Defaults to “macro”.
num_classes (Optional, int) – The number of classes. If the pred is label instead of scores, this argument is required. Defaults to None.

返回:

The tuple contains precision, recall and f1-score. And the type of each item is:

torch.Tensor: If the pred is a sequence of label instead of score (number of dimensions is 1). Only returns a tensor for each metric. The shape is (1, ) if classwise is False, and (C, ) if classwise is True.
List[torch.Tensor]: If the pred is a sequence of score (number of dimensions is 2). Return the metrics on each thrs. The shape of tensor is (1, ) if classwise is False, and (C, ) if classwise is True.

返回类型:

Tuple

compute_metrics(results)[源代码]¶

Compute the metrics from processed results.

参数:: results (list) – The processed results of each batch.
返回:: The computed metrics.
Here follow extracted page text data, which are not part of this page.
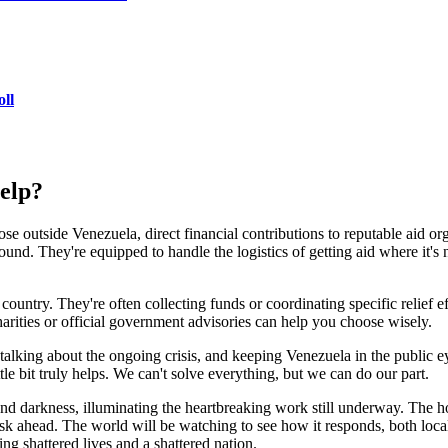
ll
help?
e outside Venezuela, direct financial contributions to reputable aid or
nd. They're equipped to handle the logistics of getting aid where it's n
ntry. They're often collecting funds or coordinating specific relief effo
arities or official government advisories can help you choose wisely.
talking about the ongoing crisis, and keeping Venezuela in the public eye
tle bit truly helps. We can't solve everything, but we can do our part.
 and darkness, illuminating the heartbreaking work still underway. The 
sk ahead. The world will be watching to see how it responds, both local
ing shattered lives and a shattered nation.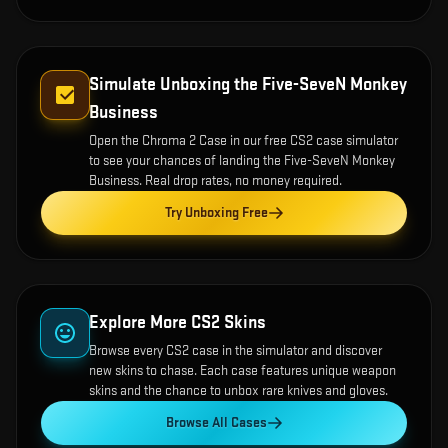
Simulate Unboxing the
Five-SeveN Monkey
Business
Open the
Chroma 2 Case
in our free CS2 case simulator
to see your chances of landing the
Five-SeveN Monkey
Business
. Real drop rates, no money required.
Try Unboxing Free
Explore More CS2 Skins
Browse every CS2 case in the simulator and discover
new skins to chase. Each case features unique weapon
skins and the chance to unbox rare knives and gloves.
Browse All Cases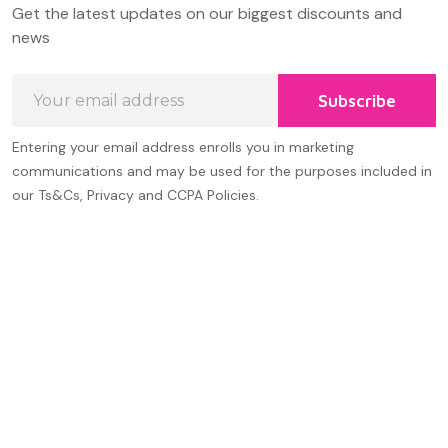
Get the latest updates on our biggest discounts and
Start
news
Email
Subscribe
Address
Entering your email address enrolls you in marketing
communications and may be used for the purposes included in
our Ts&Cs, Privacy and CCPA Policies.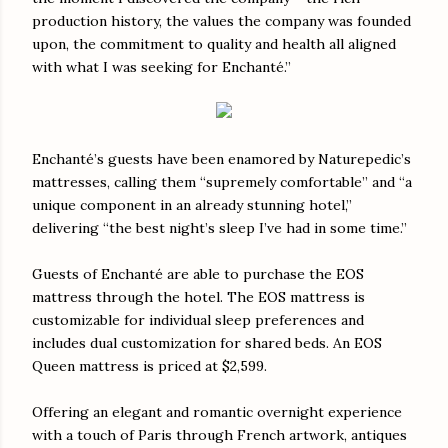
production history, the values the company was founded
upon, the commitment to quality and health all aligned
with what I was seeking for Enchanté.”
Enchanté’s guests have been enamored by Naturepedic’s
mattresses, calling them “supremely comfortable” and “a
unique component in an already stunning hotel,”
delivering “the best night’s sleep I’ve had in some time.”
Guests of Enchanté are able to purchase the EOS
mattress through the hotel. The EOS mattress is
customizable for individual sleep preferences and
includes dual customization for shared beds. An EOS
Queen mattress is priced at $2,599.
Offering an elegant and romantic overnight experience
with a touch of Paris through French artwork, antiques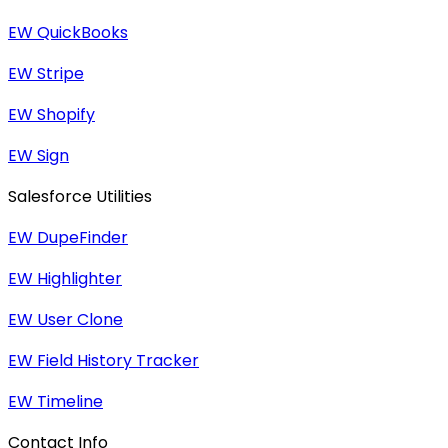
EW QuickBooks
EW Stripe
EW Shopify
EW Sign
Salesforce Utilities
EW DupeFinder
EW Highlighter
EW User Clone
EW Field History Tracker
EW Timeline
Contact Info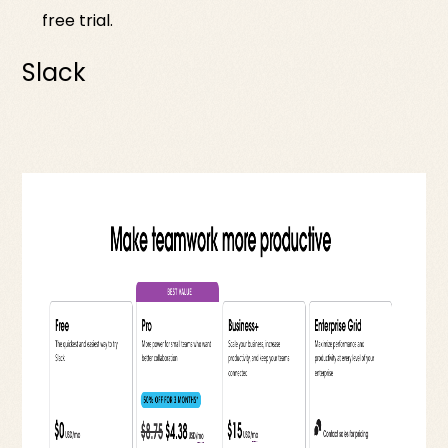
free trial.
Slack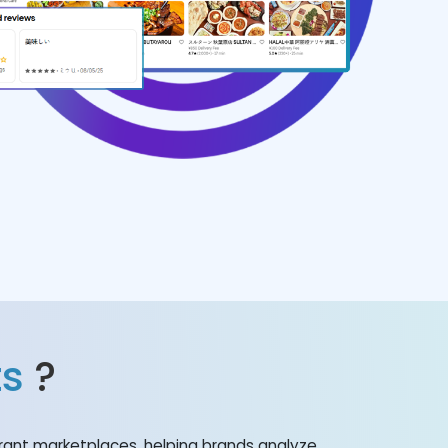
ts
?
rant marketplaces, helping brands analyze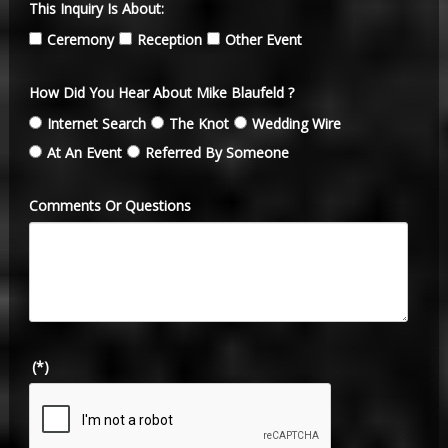
This Inquiry Is About:
Ceremony
Reception
Other Event
How Did You Hear About Mike Blaufeld ?
Internet Search
The Knot
Wedding Wire
At An Event
Referred By Someone
Comments Or Questions
(*)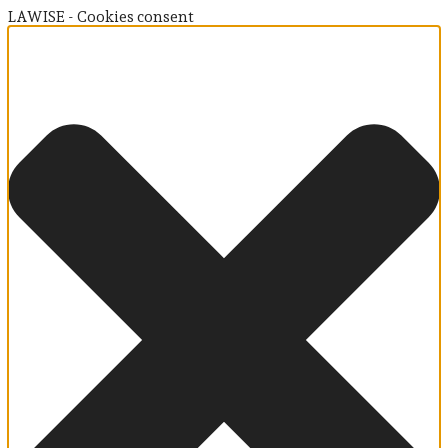
LAWISE - Cookies consent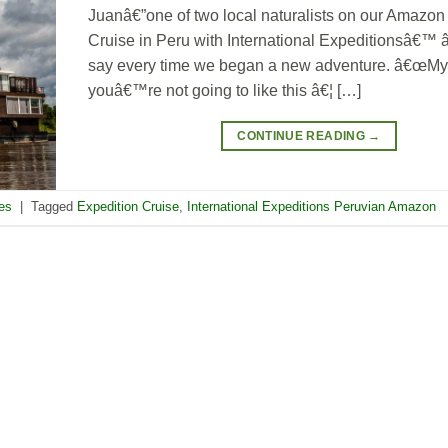
Juanâ€”one of two local naturalists on our Amazon
Cruise in Peru with International Expeditionsâ€™
say every time we began a new adventure. â€œMy 
youâ€™re not going to like this â€¦ […]
CONTINUE READING
→
res
|
Tagged
Expedition Cruise
,
International Expeditions Peruvian Amazon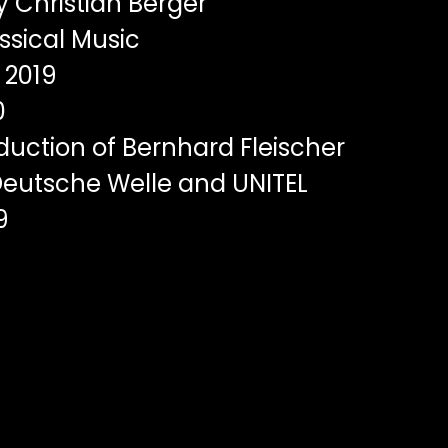
y Christian Berger
ssical Music
2019
0
uction of Bernhard Fleischer
eutsche Welle and UNITEL
9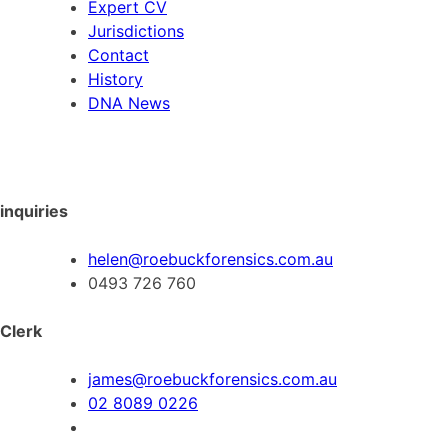
Expert CV
Jurisdictions
Contact
History
DNA News
inquiries
helen@roebuckforensics.com.au
0493 726 760
Clerk
james@roebuckforensics.com.au
02 8089 0226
The keys are the names of the metrics, and the values are corresponding results.
返回类型:: Dict

process(data_batch, data_samples)[源代码]¶

Process one batch of data samples.

The processed results should be stored in self.results, which will be used to computed the metrics when all batches have been processed.

参数:

data_batch – A batch of data from the dataloader.
data_samples (Sequence[dict]) – A batch of outputs from the model.